Scientists Search for a Pulse in Skies Above Earthquake Country

Feature June 17, 2009

Scientists Search for a Pulse in Skies Above Earthquake Country

NASA Gives California's San Andreas, Other Faults a 3-D Close-up

Story Highlights

- New NASA 3-D airborne radar to study California's earthquake faults.
- Radar sees below the surface to measure buildup and release of strain along
faults.
- Data can be used to guide rescue and damage assessment efforts after a
quake.
- LA basin, San Francisco Bay among areas to be studied.

When a swarm of hundreds of small to moderate earthquakes erupted beneath
California's Salton Sea in March, sending spasms rumbling across the desert floor, it set
off more than just seismometers. It also raised the eyebrows of quite a few concerned
scientists. The reason: lurking underground, just a few kilometers to the northeast, lays a
sleeping giant: the 160-kilometer-(100-mile) long southern segment of the notorious 1,300-
kilometer- (800-mile) long San Andreas fault. Scientists were concerned that the recent
earthquake swarm at the Salton Sea's Bombay Beach could perhaps be the straw that
broke the camel's back, triggering "the big one," a huge earthquake that could devastate
Southern California.

The southern end of the San Andreas has remained silent, at least for now. But the
earthquake swarm and more recent, widely felt earthquakes in the Los Angeles area have
stirred renewed interest in earthquake research. A multi-year project currently under way at
NASA's Jet Propulsion Laboratory, Pasadena, Calif., is seeking to improve our
understanding of these mysterious and sometimes deadly natural hazards by using a
groundbreaking, JPL-developed airborne radar to study earthquake processes along the
San Andreas and other California faults.

The 'Mother of California Faults'

Formed 15 to 20 million years ago, the San Andreas has defined California's seismic
history and dramatically altered its landscape. It serves as the boundary between the two
massive tectonic plates upon which the Golden State rides: the Pacific and North
American plates.

Grinding horizontally past each other in a roughly north-south direction at up to 3.5
centimeters (1.4 inches) a year, the fault is a battle zone of pulverized rock, extending to
depths of at least 16 kilometers (10 miles). In some places, the plates "creep" quietly past
each other, producing small to moderate earthquakes, in a process known as aseismic
creep.

But other parts of the fault get "stuck." They lock in place for sometimes hundreds of years
before eventually releasing their pent-up frustrations in epic lunges, such as those
responsible for the large magnitude 7.9 earthquakes that struck a then sparsely populated
Southern California near Fort Tejon in 1857, and San Francisco in 1906.

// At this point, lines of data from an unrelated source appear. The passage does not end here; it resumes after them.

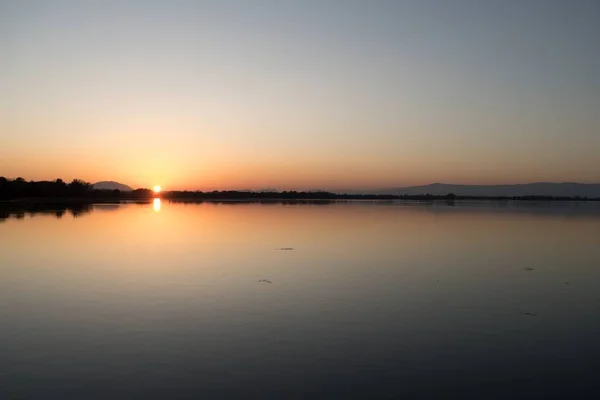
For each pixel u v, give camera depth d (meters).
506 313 16.91
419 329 15.02
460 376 11.64
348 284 21.39
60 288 20.42
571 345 13.73
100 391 10.80
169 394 10.67
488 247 34.53
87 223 54.09
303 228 49.31
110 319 15.87
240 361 12.42
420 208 116.38
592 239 40.28
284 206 123.94
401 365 12.25
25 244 34.94
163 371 11.80
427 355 12.90
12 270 24.50
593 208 133.00
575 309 17.48
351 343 13.73
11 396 10.55
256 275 23.33
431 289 20.52
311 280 22.20
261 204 144.25
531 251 32.53
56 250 31.88
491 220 64.75
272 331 14.70
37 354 12.84
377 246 34.62
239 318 16.03
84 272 23.98
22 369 11.91
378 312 16.84
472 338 14.26
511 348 13.46
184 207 109.88
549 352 13.20
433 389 10.97
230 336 14.26
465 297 19.14
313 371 11.86
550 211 104.31
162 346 13.42
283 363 12.31
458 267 25.91
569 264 27.25
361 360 12.54
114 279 22.27
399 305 17.81
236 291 19.92
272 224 54.53
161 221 58.44
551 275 23.89
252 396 10.59
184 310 16.98
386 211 93.31
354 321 15.77
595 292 20.19
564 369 12.08
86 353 12.91
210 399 10.47
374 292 19.89
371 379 11.44
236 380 11.34
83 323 15.46
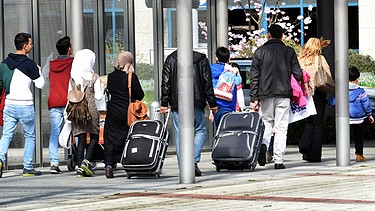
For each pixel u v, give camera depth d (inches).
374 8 3080.7
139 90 1050.7
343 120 1118.4
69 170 1160.2
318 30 1715.1
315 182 922.7
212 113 1117.1
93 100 1066.1
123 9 1362.0
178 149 1016.2
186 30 931.3
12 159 1234.6
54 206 780.0
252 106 1116.5
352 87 1205.1
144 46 1391.5
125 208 748.6
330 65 1701.5
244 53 2138.3
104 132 1053.2
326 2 1701.5
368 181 925.2
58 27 1272.1
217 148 1072.8
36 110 1251.8
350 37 3142.2
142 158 1010.1
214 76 1114.7
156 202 784.3
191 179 946.1
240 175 1029.2
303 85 1149.7
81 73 1064.8
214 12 1433.3
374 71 2714.1
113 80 1050.7
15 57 1097.4
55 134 1134.4
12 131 1098.7
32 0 1253.1
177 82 989.2
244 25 2819.9
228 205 750.5
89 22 1326.3
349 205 732.0
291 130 1673.2
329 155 1359.5
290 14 3002.0
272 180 957.2
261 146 1104.2
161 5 1398.9
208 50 1432.1
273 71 1103.0
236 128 1082.1
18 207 784.3
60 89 1133.1
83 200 820.6
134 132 1025.5
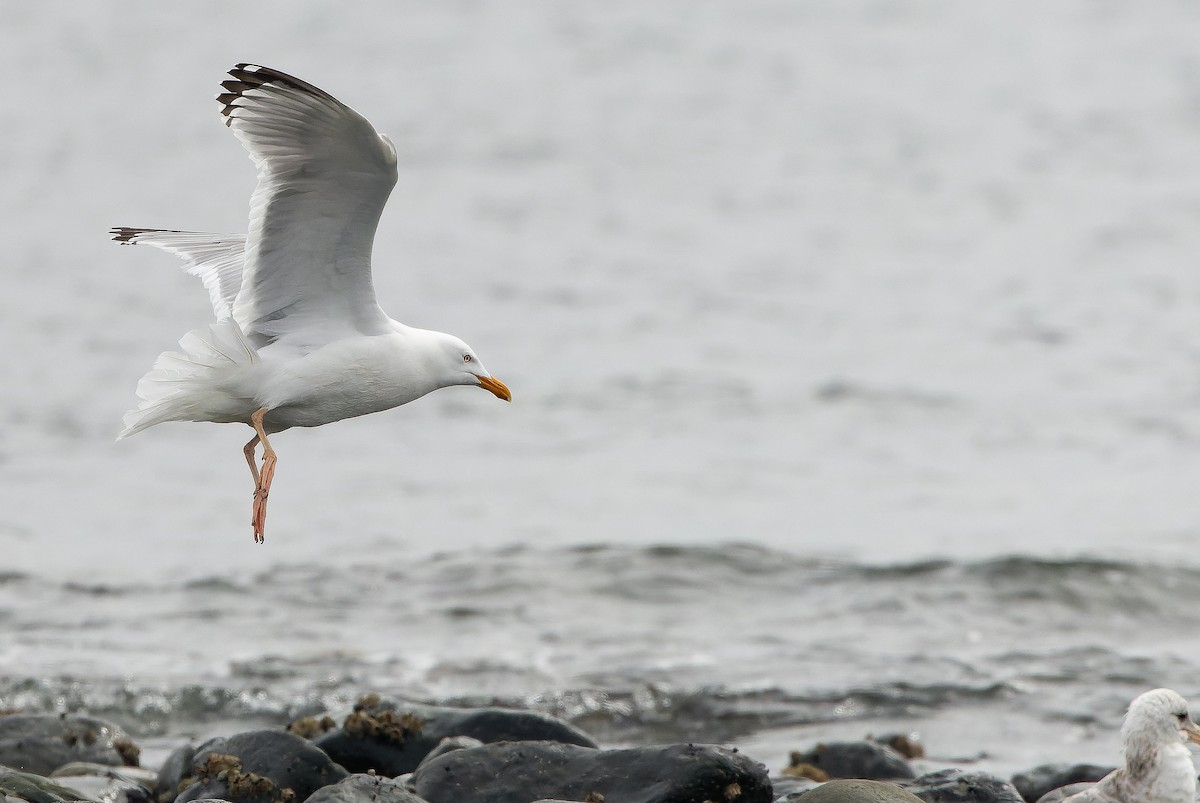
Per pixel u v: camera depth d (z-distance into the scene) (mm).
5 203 38281
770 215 38531
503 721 9859
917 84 57938
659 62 62312
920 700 12367
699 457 20828
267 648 13508
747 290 31062
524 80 58188
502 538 17047
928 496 19062
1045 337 27469
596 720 12070
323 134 8039
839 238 36094
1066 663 13266
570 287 31047
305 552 16516
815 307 29781
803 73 60344
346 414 8977
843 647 13719
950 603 14953
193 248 10055
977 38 67375
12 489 18844
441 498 18859
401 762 9703
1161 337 27281
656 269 32781
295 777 9195
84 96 54406
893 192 41312
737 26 70500
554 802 8344
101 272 31469
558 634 14023
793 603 15023
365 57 62406
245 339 8508
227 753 9367
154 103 53469
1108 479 19734
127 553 16484
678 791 8516
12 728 10477
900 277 32312
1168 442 21406
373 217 8453
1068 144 47469
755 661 13289
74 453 20469
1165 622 14719
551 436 21797
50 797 8750
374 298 8867
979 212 38844
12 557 16188
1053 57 62906
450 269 32344
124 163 43969
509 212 38438
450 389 24109
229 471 20031
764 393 23938
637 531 17406
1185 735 7875
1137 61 61656
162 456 20547
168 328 27203
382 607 14727
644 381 24578
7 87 55531
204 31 67688
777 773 10469
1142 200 39969
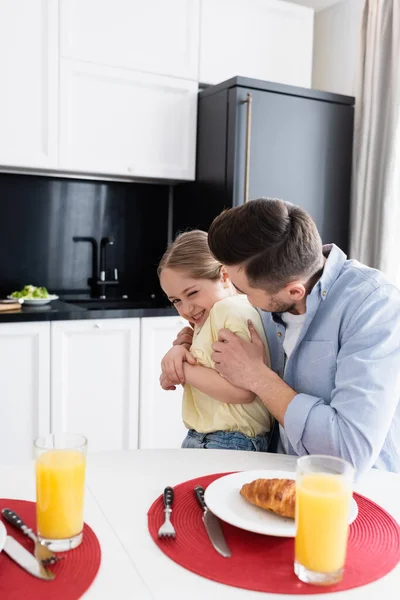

From San Luis Obispo south to the Cajon Pass near San Bernardino, the San Andreas
forms a largely unbroken line that is often clearly visible from the ground and air. South of
Cajon Pass, however, the fault zone becomes more complex. Here, several different faults
share the "burden" of moving the tectonic plates, including the San Andreas and the
parallel and intersecting San Jacinto and southern San Andreas faults, among others.
North of San Luis Obispo, the fault zone similarly splits into nearly parallel faults, with the
Hayward and Calaveras faults sharing the plate motion with the San Andreas in the San
Francisco Bay area.

Paleoseismological studies dating back 1,500 years have shown that large earthquakes
occur on the southern San Andreas about every 250 to 300 years, on average. Yet the
extreme southern segment of the fault hasn't budged for about 320 years. It is apparently
overdue, primed for another large event.

Last year, the United States Geological Survey estimated that such a large earthquake,
originating near the Salton Sea and rupturing the ground northward to near Lake Hughes
in Los Angeles County, could devastate an eight-county region, killing up to 1,800, injuring
50,000, displacing a quarter million people, significantly damaging 300,000 buildings and
causing an estimated $213 billion in damage.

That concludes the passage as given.